* [About this exercise]
The records below are to be quoted in full; please keep every word exact.

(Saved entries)
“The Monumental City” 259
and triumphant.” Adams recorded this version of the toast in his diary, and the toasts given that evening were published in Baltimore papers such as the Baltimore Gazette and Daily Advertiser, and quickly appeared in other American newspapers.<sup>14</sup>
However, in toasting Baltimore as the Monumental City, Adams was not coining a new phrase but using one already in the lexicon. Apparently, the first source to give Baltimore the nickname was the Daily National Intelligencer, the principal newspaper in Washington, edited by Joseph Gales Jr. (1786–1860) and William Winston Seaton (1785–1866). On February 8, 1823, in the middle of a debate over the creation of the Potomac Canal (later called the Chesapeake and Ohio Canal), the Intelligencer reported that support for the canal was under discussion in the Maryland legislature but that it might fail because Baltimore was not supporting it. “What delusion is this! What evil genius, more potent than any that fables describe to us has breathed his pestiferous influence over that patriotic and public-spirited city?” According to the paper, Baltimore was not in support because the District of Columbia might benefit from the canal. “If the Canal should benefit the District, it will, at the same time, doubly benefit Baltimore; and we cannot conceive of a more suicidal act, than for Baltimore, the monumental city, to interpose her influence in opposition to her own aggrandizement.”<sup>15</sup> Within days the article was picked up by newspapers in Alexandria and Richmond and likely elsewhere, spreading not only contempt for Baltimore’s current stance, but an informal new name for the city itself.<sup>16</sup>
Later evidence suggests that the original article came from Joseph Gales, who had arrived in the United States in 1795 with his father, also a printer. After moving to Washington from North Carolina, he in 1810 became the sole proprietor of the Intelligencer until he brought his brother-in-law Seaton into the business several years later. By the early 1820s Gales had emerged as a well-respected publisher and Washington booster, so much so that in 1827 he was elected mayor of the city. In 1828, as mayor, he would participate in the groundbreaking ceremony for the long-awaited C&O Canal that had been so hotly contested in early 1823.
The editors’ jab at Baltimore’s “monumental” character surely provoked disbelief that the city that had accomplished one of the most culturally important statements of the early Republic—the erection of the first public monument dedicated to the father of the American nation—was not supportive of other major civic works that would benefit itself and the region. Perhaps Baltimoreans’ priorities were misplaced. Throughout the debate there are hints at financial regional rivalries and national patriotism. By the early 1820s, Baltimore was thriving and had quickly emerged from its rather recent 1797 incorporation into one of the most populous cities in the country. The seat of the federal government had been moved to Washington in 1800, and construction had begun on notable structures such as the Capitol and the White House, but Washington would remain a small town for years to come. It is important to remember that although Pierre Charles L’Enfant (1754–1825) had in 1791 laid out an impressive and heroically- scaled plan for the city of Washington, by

* [Task output]
“The Monumental City” 259
and triumphant.” Adams recorded this version of the toast in his diary, and the toasts given that evening were published in Baltimore papers such as the Baltimore Gazette and Daily Advertiser, and quickly appeared in other American newspapers.<sup>14</sup>
However, in toasting Baltimore as the Monumental City, Adams was not coining a new phrase but using one already in the lexicon. Apparently, the first source to give Baltimore the nickname was the Daily National Intelligencer, the principal newspaper in Washington, edited by Joseph Gales Jr. (1786–1860) and William Winston Seaton (1785–1866). On February 8, 1823, in the middle of a debate over the creation of the Potomac Canal (later called the Chesapeake and Ohio Canal), the Intelligencer reported that support for the canal was under discussion in the Maryland legislature but that it might fail because Baltimore was not supporting it. “What delusion is this! What evil genius, more potent than any that fables describe to us has breathed his pestiferous influence over that patriotic and public-spirited city?” According to the paper, Baltimore was not in support because the District of Columbia might benefit from the canal. “If the Canal should benefit the District, it will, at the same time, doubly benefit Baltimore; and we cannot conceive of a more suicidal act, than for Baltimore, the monumental city, to interpose her influence in opposition to her own aggrandizement.”<sup>15</sup> Within days the article was picked up by newspapers in Alexandria and Richmond and likely elsewhere, spreading not only contempt for Baltimore’s current stance, but an informal new name for the city itself.<sup>16</sup>
Later evidence suggests that the original article came from Joseph Gales, who had arrived in the United States in 1795 with his father, also a printer. After moving to Washington from North Carolina, he in 1810 became the sole proprietor of the Intelligencer until he brought his brother-in-law Seaton into the business several years later. By the early 1820s Gales had emerged as a well-respected publisher and Washington booster, so much so that in 1827 he was elected mayor of the city. In 1828, as mayor, he would participate in the groundbreaking ceremony for the long-awaited C&O Canal that had been so hotly contested in early 1823.
The editors’ jab at Baltimore’s “monumental” character surely provoked disbelief that the city that had accomplished one of the most culturally important statements of the early Republic—the erection of the first public monument dedicated to the father of the American nation—was not supportive of other major civic works that would benefit itself and the region. Perhaps Baltimoreans’ priorities were misplaced. Throughout the debate there are hints at financial regional rivalries and national patriotism. By the early 1820s, Baltimore was thriving and had quickly emerged from its rather recent 1797 incorporation into one of the most populous cities in the country. The seat of the federal government had been moved to Washington in 1800, and construction had begun on notable structures such as the Capitol and the White House, but Washington would remain a small town for years to come. It is important to remember that although Pierre Charles L’Enfant (1754–1825) had in 1791 laid out an impressive and heroically- scaled plan for the city of Washington, by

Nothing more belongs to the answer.